Une pirouette. C’est le terme qui convient à la porte de sortie finalement trouvée par le Parlement bruxellois pour ne pas organiser une minute de silence, vendredi en séance plénière afin de rendre hommage aux victimes du génocide qui frappa le peuple arménien il y a cent ans. Cette idée était avancée par Ecolo afin de marquer le coup. “On l’a fait pour Charlie et pour d’autres événements dramatiques”, témoigne la députée verte Zoé Genot, attristée de voir sa proposition dénaturée.

Au départ en effet, un relatif consensus s’était constitué autour de l’idée de permettre au parlement régional dans son ensemble de commémorer ce triste épisode de l’histoire. C’était sans compter un lobby socialiste effréné, déployé pour que les députés d’origine turque éventuellement allergiques au terme “génocide” n’aient pas à pratiquer une ostensible politique de la chaise vide au moment de la minute de silence.

Finalement les chefs de groupes des partis représentés dans l’hémicycle sont invités, vendredi, à déposer, ensemble, une gerbe de fleurs au monument bruxellois érigé en mémoire du génocide, un terme qui, pour rappel, est toujours rejeté par les autorités turques. C’est ce qu’a décidé mercredi le bureau du Parlement, dont le président socialiste, Charles Picqué, soutenait pourtant l’idée d’une minute de silence, indique Ecolo. Il a très diplomatiquement changé d’avis. Et fut suivi par la majorité PS-FDF-CDH ainsi que par l'opposition MR.


Le PS bruxellois : "ça ne s'est pas passé comme ça"

Par la voix de sa porte-parole, le groupe PS au Parlement bruxellois dément avoir exercé une quelconque pression afin d'empêcher une minute de silence dans l’hémicycle bruxellois, ce qu'affirment d'autres sources parlementaires. "Ca ne s'est pas du tout passé comme ça", affirme-t-elle. 

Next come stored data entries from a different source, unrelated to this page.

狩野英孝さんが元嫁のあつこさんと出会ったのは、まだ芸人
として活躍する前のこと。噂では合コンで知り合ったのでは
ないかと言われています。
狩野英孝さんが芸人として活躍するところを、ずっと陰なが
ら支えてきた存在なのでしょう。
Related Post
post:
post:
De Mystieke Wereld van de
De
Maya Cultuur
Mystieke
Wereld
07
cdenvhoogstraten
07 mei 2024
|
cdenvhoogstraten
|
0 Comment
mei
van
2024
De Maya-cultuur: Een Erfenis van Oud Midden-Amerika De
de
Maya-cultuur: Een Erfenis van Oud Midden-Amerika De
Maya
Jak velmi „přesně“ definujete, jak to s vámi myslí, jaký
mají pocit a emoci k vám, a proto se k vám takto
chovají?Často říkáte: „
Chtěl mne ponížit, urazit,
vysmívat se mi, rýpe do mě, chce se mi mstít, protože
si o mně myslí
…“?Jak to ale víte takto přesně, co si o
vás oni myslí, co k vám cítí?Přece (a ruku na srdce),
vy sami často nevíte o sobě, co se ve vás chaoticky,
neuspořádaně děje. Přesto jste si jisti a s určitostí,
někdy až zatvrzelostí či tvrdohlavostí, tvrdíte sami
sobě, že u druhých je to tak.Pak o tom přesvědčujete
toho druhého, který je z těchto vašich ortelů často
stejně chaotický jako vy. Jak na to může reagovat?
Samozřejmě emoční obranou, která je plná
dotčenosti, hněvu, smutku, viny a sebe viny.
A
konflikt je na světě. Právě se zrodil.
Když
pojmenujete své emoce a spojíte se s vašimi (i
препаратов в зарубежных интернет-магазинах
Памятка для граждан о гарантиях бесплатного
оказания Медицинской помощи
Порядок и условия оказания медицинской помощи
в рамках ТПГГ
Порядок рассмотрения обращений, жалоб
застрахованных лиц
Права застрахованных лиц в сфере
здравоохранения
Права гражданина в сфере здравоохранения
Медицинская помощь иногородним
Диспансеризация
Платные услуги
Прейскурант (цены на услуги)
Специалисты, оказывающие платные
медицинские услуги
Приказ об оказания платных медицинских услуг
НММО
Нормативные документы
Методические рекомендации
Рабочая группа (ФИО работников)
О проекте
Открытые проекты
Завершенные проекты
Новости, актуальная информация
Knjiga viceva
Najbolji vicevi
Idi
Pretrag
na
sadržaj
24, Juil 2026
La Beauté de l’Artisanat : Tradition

Le PS explique que lors de la première discussion sur le sujet, intervenue lundi, le Parti Socialiste a évoqué le naufrage qui a coûté la vie à plusieurs centaines de migrants en Méditerrannée. Un drame qui mériterait lui aussi que les députés observent une minute de silence, est-il apparu. Devant les réticences du FDF et pouvant difficilement organiser deux minutes de silence lors de la même séance plénière du Parlement, le bureau a opté mercredi pour la formule du dépôt de fleurs en hommage aux victimes du génocide et de l'envoi d'un courrier officiel au Parlement européen pour lui signifier son inquiétude quant au problème de la migration. 

"Sans ce drame en mer, la minute de silence aurait eu lieu en hommage au génocide arménien et nos élus d'origine turque seraient venus, je vous l'assure", poursuit la porte-parole du groupe PS. Elle rappelle que son parti avait reconnu en son temps la reconnaissance du génocide arménien par le Sénat.